AKIPRESS.COM - One of the main lenders to Rio Tinto’s giant underground copper mine in Mongolia’s Gobi desert has signalled its willingness to provide further funding for the project, which is running late and over budget, Financial Times reports.

In an interview, Eric Rasmussen, Director of Natural Resources at the European Bank for Reconstruction and Development, said the agency was open to discussions with the Anglo-Australia miner.

“If they [Rio] need further funding it would be natural to talk to the existing lenders,” said Mr Rasmussen.

The EBRD helped pull together the $4.4bn financing package for Oyu Tologoi in 2015, contributing $400m of its own funds and arranging a syndication of up to $1bn to commercial banks.

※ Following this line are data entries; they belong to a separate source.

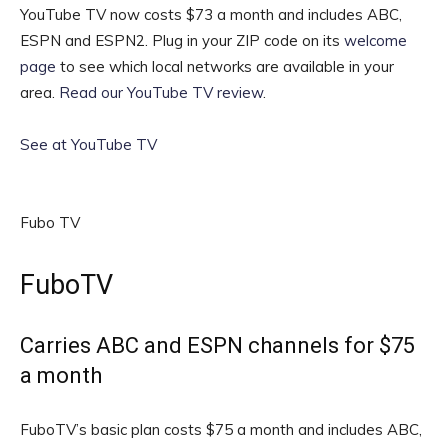
YouTube TV now costs $73 a month and includes ABC,
ESPN and ESPN2. Plug in your ZIP code on its
welcome
page
to see which local networks are available in your
area.
Read our YouTube TV review
.
See at YouTube TV
Fubo TV
FuboTV
Carries ABC and ESPN channels for $75
a month
FuboTV’s basic plan costs $75 a month and includes ABC,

Rio revealed this month the $5.3bn underground expansion of OT was now likely to cost between $6.5bn and $7.2bn and could be more than two years late.

Rio said difficult ground conditions meant that it would have to rethink the design and development schedule at OT, which will become the world’s third biggest copper mine when it’s fully operation in the second half of the next decade.

Mr Rasmussen said he was not surprised by the delays, adding the risks of developing a large underground mining project in a remote location were appreciated by all of OT’s lenders, which includes 15 commercial banks as well as export credit agencies.

“We are not surprised that this is taking longer than anticipated,” he said.

“The project is geological very challenging. To put it in perspective, the deposit is the size of Manhattan. It’s enormous.”

While Rio operates OT, it does not have a direct shareholding. It is 66 per cent owned by Toronto-listed Turquoise Hill, in which Rio has a 50.8 per cent controlling stake, and 34 per cent by the Mongolian government.

Since the delay was announced shares in TRQ have plummeted on concerns the company will be forced to tap its shareholders for extra cash to complete the mine.

While TRQ has refused to rule out an equity raising it has also said the debt cap of $6bn on the project finance facility — which in theory provides an extra $1.6bn of lending capacity — is an “arbitrary” figure that could be “reviewed and looked at with the potential to increase that amount.”

Mr Rasmussen declined to comment when asked if the EBRD had been approached by Rio about addition funding.

An updated financial model is expected to be available by October, which will determine how the cost overrun will be funded, according to people familiar with the process.

Turning to Mongolia, Mr Rasmussen said he hoped that common sense would prevail and its parliament would not vote to tear up the investment agreements that underpin the underground expansion of OT.

Some politicians are angry that Mongolia will not get any dividends from the mine until debts are paid off in 2014. Set against that, OT is already Mongolia’s biggest source of foreign direct investment and a major employer.

“The conditions for divorce in this project are pretty terrible,” he said. “Based on that logic I am convinced emotions will not cloud judgments.”

“When we speak to politicians privately they know the project is a great gift to the country and they are lucky to have a sponsor like Rio Tinto. But sometimes they say things about the project that they know can’t be substantiated.”